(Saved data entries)
______
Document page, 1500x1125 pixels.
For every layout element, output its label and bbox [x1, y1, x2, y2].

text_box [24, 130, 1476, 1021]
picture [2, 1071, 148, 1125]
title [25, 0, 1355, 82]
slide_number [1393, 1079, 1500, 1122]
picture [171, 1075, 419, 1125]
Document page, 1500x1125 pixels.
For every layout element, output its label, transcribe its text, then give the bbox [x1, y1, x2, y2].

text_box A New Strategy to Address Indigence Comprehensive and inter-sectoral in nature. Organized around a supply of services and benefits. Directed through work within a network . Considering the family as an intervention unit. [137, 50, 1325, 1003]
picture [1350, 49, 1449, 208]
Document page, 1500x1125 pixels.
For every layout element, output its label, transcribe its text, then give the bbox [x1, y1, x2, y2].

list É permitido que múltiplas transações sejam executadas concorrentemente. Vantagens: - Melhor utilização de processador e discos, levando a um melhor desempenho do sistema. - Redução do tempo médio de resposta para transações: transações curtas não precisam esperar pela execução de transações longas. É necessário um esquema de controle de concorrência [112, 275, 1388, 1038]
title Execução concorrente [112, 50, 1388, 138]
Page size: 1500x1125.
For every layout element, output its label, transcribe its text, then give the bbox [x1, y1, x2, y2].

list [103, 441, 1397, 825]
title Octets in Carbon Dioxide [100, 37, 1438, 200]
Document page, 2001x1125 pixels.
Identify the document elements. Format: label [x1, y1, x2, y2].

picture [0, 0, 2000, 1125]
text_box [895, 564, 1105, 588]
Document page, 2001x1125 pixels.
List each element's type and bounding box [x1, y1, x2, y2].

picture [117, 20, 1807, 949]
______
▸ **What you have to do**
Copy out the lines starting at the one containing "List each element's" and ending with the last line of the entries. Include nothing else.

▸ **Result of the exercise**
List each element's type and bounding box [x1, y1, x2, y2].

picture [117, 20, 1807, 949]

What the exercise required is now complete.